There's no twitch in his lip. That dimple doesn't threaten to get deeper. He's not happy. He's not sad.
He's... nothing. Empty. Emotionless. Uncaring.
All things he's been since the first night I met him. People tell you exactly who they are. You just have to observe and pay attention, but I never wanted to see him for who he really was. I wanted more because I know I deserve more, but projecting those needs onto someone else only leaves me disappointed.
Instead of dipping his head and walking away, he takes a step closer to me, causing my heart to pound in my chest.
"I'm unlovable," he says, his voice but a whisper on the wind, so soft I can almost convince myself that he didn't speak at all. "You'll only get hurt, and I'm not worth it."
I drop my eyes to my hands as I try to make knots out of my fingers because looking at his handsome face is just too painful to bear.

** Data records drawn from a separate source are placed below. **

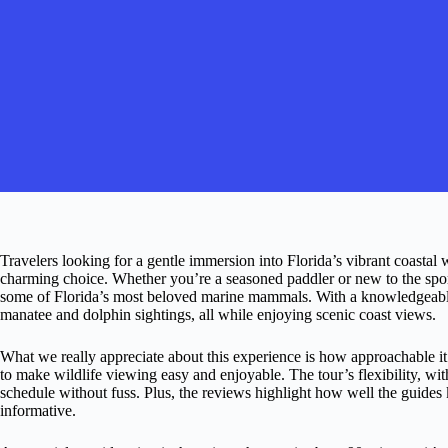
Travelers looking for a gentle immersion into Florida’s vibrant coastal 
charming choice. Whether you’re a seasoned paddler or new to the sport,
some of Florida’s most beloved marine mammals. With a knowledgeable 
manatee and dolphin sightings, all while enjoying scenic coast views.
What we really appreciate about this experience is how approachable i
to make wildlife viewing easy and enjoyable. The tour’s flexibility, with
schedule without fuss. Plus, the reviews highlight how well the guides k
informative.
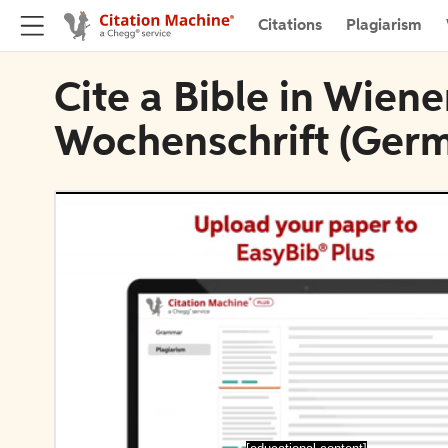
Citations
Plagiarism
Cite a Bible in Wien
Wochenschrift (Ger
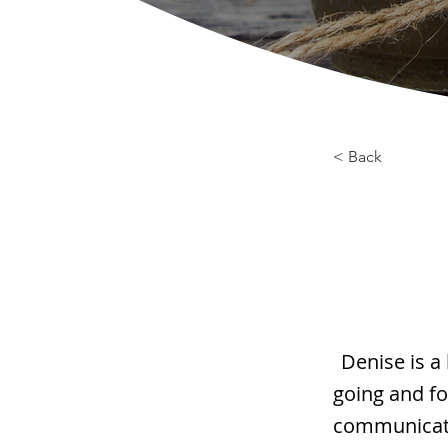
< Back
Denise is a
going and fo
communicatio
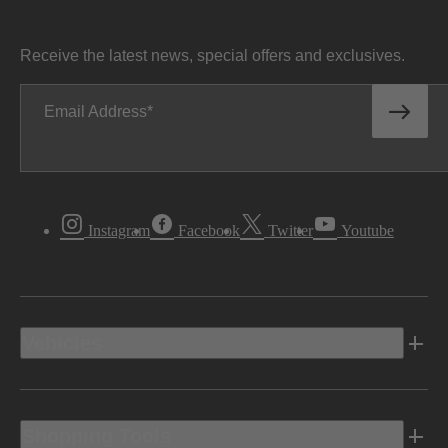
Receive the latest news, special offers and exclusives.
Email Address
Instagram
Facebook
Twitter
Youtube
Vehicles
Shopping Tools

I suck in a ragged breath when I feel the warmth of his hand on my face, urging me to look up at him. Tears continue to fall, and maybe this goodbye is exactly what I need. It's closure for me, yet I still feel angry about needing it in the first place. He wasn't supposed to be something I had to get over. My time with him was supposed to be fun, nothing but orgasms and good feelings. It wasn't supposed to end in heartbreak.
When he leans in, his intent clear, another battle waging my mind, but it's the sane side of me that wins out this time, and later on down the road, I'll be able to look at it as a victory rather than the loss it feels like right now.
"You've got to be kidding me," I growl, pulling my head to the side to free it from his touch.
The man was planning to kiss me, something he never did before no matter how passionate our time together had gotten. It feels like a consolation prize, and the sheer ego of this man to think he can take that from me now.